Kramer started ELM with 15 students and gave recorders — simple flute-like instruments — to each. Eduardo still has his recorder and practices with it, even though he has advanced to learn the saxophone and now the piano.
Eduardo encouraged his younger sister to pick up an instrument and she is now another ELM student.
“I saw a gap with the children in the Canal who couldn’t play instruments,” Kramer said. “Once they got to Davidson or Venetia Valley middle schools, they were not able to easily access the ensemble music programs because they couldn’t play instruments.”
Kramer, on a sabbatical from her job at Institute for Adolescent Health Policy at UCSF, set out to close that gap as she founded the ELM program in 2008. Once she saw the joy on her students’ faces and heard the music they played, “I never went back to UCSF,” she said.

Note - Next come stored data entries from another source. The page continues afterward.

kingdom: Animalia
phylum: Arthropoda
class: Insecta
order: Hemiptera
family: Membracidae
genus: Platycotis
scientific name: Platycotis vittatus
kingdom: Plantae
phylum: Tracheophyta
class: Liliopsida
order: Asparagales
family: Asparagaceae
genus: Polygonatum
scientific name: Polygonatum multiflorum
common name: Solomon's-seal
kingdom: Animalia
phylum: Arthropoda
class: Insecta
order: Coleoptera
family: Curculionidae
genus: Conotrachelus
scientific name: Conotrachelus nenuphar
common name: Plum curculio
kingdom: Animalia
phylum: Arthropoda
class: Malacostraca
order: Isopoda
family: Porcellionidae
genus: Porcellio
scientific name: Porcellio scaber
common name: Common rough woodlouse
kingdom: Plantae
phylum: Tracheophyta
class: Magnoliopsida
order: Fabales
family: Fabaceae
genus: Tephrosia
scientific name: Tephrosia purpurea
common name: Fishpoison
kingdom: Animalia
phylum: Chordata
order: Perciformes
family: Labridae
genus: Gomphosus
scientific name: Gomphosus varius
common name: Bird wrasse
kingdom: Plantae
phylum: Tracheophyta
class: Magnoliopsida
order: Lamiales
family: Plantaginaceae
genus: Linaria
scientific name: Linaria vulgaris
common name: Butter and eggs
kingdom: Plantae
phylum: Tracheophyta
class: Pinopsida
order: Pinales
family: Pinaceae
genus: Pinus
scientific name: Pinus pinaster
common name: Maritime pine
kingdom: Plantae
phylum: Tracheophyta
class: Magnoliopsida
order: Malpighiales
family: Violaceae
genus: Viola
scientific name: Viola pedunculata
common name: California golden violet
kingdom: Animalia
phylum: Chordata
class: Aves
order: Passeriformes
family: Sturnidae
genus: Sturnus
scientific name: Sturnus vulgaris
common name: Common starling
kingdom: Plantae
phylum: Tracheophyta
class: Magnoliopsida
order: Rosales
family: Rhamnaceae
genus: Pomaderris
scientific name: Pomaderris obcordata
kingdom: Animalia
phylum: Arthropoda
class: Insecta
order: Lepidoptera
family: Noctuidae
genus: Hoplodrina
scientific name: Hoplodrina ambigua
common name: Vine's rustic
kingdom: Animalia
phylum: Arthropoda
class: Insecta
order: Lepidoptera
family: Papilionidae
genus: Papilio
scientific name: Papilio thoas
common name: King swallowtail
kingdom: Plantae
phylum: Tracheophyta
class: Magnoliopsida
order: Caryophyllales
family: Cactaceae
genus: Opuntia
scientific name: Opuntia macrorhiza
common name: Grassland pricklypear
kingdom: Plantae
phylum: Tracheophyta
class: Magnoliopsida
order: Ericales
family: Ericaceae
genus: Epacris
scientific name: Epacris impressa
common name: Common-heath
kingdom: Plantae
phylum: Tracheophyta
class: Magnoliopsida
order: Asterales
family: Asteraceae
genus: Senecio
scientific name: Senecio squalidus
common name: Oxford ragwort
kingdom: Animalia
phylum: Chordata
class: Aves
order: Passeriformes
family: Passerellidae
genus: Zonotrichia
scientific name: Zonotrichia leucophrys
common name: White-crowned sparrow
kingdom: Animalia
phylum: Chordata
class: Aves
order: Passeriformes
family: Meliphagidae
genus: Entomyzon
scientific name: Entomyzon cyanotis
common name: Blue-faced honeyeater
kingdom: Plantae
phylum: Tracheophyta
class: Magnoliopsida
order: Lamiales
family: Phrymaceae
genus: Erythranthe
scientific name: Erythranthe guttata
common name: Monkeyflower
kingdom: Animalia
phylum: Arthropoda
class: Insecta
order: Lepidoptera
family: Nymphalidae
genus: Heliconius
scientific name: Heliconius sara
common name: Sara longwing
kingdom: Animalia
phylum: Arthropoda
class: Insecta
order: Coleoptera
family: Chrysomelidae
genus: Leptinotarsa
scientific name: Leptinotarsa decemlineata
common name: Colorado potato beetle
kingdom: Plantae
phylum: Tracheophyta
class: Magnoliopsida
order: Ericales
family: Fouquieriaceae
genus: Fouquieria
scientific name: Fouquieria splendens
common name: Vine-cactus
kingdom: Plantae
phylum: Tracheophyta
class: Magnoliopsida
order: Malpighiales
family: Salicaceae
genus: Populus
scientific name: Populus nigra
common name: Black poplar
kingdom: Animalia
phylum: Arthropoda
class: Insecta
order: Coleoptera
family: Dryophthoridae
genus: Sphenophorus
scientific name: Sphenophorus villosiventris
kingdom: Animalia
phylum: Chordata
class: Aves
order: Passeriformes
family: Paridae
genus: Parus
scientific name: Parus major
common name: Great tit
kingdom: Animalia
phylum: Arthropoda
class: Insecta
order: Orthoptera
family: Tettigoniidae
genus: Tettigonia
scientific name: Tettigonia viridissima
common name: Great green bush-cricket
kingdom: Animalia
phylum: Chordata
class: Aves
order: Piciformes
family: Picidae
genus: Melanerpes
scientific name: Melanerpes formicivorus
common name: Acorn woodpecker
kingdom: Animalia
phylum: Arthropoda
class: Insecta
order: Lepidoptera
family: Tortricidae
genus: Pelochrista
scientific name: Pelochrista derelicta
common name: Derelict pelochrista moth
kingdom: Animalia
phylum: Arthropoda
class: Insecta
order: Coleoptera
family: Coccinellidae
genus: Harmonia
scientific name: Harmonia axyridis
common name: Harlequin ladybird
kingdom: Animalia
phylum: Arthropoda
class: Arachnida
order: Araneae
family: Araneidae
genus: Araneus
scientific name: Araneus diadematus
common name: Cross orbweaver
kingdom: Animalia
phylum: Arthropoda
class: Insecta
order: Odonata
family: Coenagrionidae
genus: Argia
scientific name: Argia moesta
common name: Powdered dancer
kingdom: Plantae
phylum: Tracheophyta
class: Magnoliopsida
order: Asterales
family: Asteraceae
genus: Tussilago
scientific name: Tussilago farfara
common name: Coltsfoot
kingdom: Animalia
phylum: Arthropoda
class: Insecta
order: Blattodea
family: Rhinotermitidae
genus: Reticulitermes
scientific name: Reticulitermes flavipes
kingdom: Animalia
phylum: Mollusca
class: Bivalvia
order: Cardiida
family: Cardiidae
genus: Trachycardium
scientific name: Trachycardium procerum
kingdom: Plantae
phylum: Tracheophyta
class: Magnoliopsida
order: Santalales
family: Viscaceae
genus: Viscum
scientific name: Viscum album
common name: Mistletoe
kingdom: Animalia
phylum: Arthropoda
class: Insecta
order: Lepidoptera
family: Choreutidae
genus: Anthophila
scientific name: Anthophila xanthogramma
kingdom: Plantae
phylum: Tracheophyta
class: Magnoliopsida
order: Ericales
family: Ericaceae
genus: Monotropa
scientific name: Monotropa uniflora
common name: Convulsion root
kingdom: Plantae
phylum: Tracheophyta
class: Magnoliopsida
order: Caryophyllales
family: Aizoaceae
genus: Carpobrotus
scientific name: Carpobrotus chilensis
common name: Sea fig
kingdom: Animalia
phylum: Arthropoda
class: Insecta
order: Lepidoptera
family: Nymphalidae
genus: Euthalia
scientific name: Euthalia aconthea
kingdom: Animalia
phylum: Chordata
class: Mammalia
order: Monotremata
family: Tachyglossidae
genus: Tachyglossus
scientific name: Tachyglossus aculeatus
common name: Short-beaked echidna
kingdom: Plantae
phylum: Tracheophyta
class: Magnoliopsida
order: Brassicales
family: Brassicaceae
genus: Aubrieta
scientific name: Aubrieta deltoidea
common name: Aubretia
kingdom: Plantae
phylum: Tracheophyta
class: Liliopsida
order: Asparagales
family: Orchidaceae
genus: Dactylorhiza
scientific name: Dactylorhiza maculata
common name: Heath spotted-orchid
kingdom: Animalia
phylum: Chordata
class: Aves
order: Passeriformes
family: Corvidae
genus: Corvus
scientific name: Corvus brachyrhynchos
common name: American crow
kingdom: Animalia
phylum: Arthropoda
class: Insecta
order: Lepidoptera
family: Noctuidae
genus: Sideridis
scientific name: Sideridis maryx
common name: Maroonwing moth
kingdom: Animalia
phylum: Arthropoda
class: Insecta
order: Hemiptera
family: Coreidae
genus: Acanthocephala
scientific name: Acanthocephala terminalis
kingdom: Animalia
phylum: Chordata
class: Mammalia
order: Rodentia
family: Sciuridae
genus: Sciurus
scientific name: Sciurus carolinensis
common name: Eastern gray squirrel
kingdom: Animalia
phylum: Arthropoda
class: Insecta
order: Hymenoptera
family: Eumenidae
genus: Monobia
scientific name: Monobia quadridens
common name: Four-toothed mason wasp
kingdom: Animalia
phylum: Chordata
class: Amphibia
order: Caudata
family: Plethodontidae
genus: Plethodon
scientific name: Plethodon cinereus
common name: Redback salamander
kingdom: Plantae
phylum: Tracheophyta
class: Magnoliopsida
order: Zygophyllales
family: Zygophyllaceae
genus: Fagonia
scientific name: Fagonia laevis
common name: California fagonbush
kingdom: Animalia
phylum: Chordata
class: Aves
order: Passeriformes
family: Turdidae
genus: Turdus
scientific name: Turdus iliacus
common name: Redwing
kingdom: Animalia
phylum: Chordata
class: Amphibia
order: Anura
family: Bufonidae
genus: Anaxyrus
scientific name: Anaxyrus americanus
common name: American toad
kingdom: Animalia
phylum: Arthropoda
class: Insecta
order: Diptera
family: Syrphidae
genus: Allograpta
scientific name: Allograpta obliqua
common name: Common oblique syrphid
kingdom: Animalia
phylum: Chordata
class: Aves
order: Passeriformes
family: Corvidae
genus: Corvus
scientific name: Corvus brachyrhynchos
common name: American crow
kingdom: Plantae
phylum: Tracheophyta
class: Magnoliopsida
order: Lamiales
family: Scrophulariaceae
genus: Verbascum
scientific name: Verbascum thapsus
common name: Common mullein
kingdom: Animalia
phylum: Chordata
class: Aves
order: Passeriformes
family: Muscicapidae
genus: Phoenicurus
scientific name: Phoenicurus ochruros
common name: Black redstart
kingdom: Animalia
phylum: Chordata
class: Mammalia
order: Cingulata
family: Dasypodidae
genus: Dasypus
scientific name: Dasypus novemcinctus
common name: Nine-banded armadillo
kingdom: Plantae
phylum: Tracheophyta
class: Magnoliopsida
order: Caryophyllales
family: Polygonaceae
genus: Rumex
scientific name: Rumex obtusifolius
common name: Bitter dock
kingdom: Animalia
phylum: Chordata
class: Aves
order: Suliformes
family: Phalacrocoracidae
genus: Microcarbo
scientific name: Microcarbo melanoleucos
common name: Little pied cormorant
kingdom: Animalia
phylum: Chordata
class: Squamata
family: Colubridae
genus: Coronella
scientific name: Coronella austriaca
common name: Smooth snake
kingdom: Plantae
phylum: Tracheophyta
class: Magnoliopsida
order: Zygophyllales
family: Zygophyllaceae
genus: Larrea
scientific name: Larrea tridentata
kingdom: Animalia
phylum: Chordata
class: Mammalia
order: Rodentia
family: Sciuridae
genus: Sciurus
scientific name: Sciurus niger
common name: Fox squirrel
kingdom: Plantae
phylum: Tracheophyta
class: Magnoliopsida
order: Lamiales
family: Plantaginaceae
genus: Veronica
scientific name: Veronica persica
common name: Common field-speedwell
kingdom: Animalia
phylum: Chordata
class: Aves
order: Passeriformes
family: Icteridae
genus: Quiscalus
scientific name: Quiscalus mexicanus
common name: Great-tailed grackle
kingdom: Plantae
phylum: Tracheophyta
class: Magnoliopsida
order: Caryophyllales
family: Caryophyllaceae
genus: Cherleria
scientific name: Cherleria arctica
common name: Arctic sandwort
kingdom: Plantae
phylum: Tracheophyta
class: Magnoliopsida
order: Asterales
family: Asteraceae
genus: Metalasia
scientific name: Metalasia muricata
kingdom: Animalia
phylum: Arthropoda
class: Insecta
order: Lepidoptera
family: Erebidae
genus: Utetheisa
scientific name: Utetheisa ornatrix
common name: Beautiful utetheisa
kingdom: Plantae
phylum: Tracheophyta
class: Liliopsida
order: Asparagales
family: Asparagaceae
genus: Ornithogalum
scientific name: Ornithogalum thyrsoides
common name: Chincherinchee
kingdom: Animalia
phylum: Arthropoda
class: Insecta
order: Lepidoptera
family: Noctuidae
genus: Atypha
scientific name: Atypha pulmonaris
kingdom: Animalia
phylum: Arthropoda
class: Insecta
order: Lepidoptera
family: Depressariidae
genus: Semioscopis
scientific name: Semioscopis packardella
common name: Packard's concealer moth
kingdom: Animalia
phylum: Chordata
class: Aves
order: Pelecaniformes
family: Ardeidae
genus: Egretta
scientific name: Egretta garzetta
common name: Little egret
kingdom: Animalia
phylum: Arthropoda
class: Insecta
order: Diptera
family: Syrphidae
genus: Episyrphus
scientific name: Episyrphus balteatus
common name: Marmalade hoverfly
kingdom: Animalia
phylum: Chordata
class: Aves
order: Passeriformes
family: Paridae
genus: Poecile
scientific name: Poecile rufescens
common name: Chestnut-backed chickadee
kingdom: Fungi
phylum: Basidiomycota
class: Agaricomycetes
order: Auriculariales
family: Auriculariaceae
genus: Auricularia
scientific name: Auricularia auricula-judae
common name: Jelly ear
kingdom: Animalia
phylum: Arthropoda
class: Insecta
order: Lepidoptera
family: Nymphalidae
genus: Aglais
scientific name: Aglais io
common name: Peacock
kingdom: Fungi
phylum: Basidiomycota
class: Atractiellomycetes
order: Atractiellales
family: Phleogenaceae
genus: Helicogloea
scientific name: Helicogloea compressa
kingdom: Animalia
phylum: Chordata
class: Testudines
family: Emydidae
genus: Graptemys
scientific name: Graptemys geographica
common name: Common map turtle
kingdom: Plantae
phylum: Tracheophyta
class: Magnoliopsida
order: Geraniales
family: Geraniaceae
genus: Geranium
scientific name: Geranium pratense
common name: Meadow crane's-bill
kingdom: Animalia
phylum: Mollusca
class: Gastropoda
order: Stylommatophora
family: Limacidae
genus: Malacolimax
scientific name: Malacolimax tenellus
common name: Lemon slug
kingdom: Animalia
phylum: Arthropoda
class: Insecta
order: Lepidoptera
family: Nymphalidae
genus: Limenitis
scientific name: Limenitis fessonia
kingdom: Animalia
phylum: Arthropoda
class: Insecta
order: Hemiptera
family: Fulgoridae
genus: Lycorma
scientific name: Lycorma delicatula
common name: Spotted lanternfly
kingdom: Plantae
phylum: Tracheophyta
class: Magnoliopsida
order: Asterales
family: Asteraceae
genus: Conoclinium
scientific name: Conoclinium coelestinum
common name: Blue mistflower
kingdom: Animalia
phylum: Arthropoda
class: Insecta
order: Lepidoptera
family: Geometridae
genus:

ELM and its teachers and students have overcome the barriers of language, economics and uncertainty to see the program grow steadily. Roughly 20-30 new students enroll each year. ELM has received assistance from the Marin Community Foundation and other groups to purchase more instruments, including flutes, trumpets, violins and cellos. Students are offered scholarships and are not required to audition in order to join the program.
The ELM program prides itself as not only a musical education center, but a community meeting place and support system. Earlier this month, ELM launched a GoFundMe to support struggling Canal families. Kramer initially set the goal for $15,000. Within only few weeks ELM had raised nearly $45,000 that will go directly to ELM families for rent, groceries, and other critical needs. The fund is nearing $10,000 in reserves to help the community.
“We do more than teach music,” Kramer said. “We support our kids academically and we support the community.”
The shelter-in-place orders have made classes difficult, but not impossible for ELM as well. Instructors are pre-recording group lessons and posting them to Youtube and offering one-on-one musical instruction via Zoom. “We shut down very quickly having never done distance learning before,” Kramer said. “It was a steep learning curve, but an incredibly impressive one.”
ELM is currently launching a new online program, a ukulele class for parents. The parents of ELM students are given the instruments and learn how to play them through online classes, sometimes with additional help from their own children. “They can play as an ensemble and sing on Zoom,” Kramer said.
Kramer found early on in her own life how music can change lives and the world. She started playing with a recorder at age 7, and quickly advanced to playing the oboe by age 12 and was considered a talented musician. She attended the Fine Arts Conservatory in Miami, Fla., co-founded by pianist Ruth Greenfield, who pushed for integration in the heavily segregated city of the time.
Kramer never pursued a career as a professional musician, but music has become a major part of her life. And she is returning to her roots as she has reconnected with Greenfield recently to take piano lessons.
Kramer and one of the ELM teachers also helped Eduardo find a piano so he could keep practicing while at home from school.
“It’s something I learned in my community. I want to give back,” Eduardo said. “Once I finish college, I want to return home and go back and help teach music students.”
The acorn doesn’t fall far from the tree in this neighborhood.